"Joe, you chuckle-head!" said Adam, who was sixteen, and knew most things. "How can he talk, when he hasn't got any teeth?"

"Uncle 'Rastus hasn't got any teeth," retorted Joseph, "and he talks like a buzz-saw."

"Hush, Joseph!" said Mother Golden, reprovingly. "Your Uncle 'Rastus is a man of years."

"Yes, mother!" said Joseph, meekly.

"Baby has got a tooth, too, Adam!" Mother Golden continued, triumphantly. "I feel it pricking through the gum this minute. And he so good, and laughing like a sunflower! Did it hurt him, then, a little precious man? he shall have a nice ring to-morrow day, to bitey on, so he shall!"

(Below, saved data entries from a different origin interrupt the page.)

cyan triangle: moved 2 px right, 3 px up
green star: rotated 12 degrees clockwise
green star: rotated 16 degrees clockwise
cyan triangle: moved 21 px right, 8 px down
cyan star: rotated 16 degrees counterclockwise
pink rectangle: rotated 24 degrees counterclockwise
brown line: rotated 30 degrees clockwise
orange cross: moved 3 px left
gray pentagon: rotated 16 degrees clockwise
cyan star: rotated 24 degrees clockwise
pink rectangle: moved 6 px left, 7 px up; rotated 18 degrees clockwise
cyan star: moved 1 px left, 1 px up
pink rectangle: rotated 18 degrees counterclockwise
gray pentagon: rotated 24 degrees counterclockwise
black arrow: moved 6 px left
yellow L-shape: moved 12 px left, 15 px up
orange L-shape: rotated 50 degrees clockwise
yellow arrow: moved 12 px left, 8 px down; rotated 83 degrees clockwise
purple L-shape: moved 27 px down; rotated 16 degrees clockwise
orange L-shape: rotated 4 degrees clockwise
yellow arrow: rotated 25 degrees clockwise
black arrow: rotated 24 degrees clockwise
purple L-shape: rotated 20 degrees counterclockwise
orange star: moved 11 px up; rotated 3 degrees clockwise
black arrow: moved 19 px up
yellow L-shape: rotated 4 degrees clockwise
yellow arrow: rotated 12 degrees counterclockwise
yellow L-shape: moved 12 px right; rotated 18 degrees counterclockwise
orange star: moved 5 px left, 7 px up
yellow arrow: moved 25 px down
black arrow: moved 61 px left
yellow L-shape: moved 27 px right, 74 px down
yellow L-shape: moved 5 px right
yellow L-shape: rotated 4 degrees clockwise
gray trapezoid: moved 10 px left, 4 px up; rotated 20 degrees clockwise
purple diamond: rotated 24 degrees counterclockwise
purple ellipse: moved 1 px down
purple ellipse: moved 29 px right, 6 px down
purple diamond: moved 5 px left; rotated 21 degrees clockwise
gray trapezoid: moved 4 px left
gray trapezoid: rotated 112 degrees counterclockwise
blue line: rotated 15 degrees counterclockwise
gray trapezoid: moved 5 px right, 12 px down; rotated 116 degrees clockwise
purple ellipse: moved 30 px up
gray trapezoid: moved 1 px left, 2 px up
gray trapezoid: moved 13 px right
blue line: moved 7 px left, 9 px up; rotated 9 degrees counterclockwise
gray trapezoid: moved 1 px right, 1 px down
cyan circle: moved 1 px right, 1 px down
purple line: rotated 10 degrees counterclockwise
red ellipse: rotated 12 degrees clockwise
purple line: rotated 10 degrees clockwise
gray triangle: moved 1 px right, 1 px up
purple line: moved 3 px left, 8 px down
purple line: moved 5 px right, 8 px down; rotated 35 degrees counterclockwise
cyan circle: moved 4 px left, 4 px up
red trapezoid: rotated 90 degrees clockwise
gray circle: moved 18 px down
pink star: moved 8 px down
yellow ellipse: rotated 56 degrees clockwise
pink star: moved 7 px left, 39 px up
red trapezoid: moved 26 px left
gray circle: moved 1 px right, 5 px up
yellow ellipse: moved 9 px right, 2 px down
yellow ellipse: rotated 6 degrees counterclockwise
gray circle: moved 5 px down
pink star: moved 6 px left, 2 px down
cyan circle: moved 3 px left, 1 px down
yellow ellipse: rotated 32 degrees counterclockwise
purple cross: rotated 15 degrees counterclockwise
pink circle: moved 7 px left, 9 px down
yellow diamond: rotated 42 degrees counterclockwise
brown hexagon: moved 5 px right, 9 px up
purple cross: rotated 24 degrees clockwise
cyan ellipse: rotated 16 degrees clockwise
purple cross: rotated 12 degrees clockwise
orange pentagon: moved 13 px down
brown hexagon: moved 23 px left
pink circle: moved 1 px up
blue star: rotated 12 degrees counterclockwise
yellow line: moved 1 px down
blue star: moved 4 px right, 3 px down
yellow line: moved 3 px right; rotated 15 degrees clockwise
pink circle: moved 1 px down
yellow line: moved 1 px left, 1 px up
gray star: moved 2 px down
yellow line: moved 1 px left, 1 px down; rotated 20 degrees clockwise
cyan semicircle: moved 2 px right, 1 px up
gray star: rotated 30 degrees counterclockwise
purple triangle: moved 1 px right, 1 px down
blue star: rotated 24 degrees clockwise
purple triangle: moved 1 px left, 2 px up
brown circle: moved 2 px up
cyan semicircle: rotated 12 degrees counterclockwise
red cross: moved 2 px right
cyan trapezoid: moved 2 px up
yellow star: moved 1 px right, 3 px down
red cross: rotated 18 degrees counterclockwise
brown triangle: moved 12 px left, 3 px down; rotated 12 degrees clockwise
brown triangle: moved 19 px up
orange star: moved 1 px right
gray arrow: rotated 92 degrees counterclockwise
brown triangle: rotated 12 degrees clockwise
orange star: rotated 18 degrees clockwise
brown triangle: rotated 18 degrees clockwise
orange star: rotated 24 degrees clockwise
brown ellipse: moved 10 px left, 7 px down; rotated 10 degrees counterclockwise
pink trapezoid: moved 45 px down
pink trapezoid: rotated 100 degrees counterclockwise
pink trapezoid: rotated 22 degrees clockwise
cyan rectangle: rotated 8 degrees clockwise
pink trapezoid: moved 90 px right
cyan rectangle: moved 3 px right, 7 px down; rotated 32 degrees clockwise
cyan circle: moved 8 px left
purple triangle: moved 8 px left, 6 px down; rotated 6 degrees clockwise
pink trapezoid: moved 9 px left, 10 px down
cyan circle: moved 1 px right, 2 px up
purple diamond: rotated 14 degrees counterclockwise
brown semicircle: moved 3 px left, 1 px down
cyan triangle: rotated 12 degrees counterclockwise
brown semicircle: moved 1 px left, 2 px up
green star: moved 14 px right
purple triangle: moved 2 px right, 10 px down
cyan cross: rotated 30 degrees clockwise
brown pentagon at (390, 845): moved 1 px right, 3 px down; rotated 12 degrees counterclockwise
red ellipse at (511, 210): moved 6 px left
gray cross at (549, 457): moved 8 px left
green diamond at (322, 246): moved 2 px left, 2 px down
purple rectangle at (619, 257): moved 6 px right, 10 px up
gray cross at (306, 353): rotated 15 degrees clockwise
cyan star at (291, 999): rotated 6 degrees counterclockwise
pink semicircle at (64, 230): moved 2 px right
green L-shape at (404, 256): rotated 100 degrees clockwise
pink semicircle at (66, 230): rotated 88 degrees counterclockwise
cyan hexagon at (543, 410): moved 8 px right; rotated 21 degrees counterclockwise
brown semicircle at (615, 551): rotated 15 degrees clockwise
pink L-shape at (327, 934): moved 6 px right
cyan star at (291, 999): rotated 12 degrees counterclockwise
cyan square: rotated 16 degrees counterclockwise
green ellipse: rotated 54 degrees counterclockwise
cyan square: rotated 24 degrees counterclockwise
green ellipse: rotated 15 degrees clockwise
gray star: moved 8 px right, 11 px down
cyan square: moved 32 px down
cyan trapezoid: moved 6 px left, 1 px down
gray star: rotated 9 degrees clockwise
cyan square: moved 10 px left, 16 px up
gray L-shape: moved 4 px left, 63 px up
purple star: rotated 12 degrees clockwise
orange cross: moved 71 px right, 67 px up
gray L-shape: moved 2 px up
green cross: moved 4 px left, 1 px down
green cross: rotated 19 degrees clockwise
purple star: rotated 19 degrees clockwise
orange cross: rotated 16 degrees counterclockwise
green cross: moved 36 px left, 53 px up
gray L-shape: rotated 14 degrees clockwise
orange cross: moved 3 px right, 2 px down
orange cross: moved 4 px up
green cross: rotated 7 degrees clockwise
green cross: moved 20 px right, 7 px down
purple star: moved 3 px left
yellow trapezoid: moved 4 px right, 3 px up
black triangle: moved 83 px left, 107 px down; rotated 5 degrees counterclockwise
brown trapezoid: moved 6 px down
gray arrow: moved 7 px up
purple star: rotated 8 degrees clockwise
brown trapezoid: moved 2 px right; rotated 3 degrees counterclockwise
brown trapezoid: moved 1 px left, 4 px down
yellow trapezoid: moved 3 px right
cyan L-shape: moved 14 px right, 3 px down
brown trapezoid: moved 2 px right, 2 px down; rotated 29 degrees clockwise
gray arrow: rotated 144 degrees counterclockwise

"I suppose, then, he must be as much as a week old," hazarded Adam, in an offhand tone. "They are never born with teeth, are they, unless they are going to be Richard the Thirds, or something wonderful?"

"Perhaps he is!" said Ruth. "He looks wonderful enough for Richard the Twentieth, or anything."

But—"A week old!" said Mother Golden. "It's time there was a baby in this house, if you don't know better than that, Adam. About six months old I call him, and as pretty a child as ever I saw, even my own."

She looked half-defiantly at Father Golden, who returned the look with one of mild deprecation.

"I was only thinking of the care 'twould be to you, mother," he said. "We're bound to make inquiries, and report the case, and so forth; but if nothing comes of that, we might keep the child for a spell, and see how things turn out."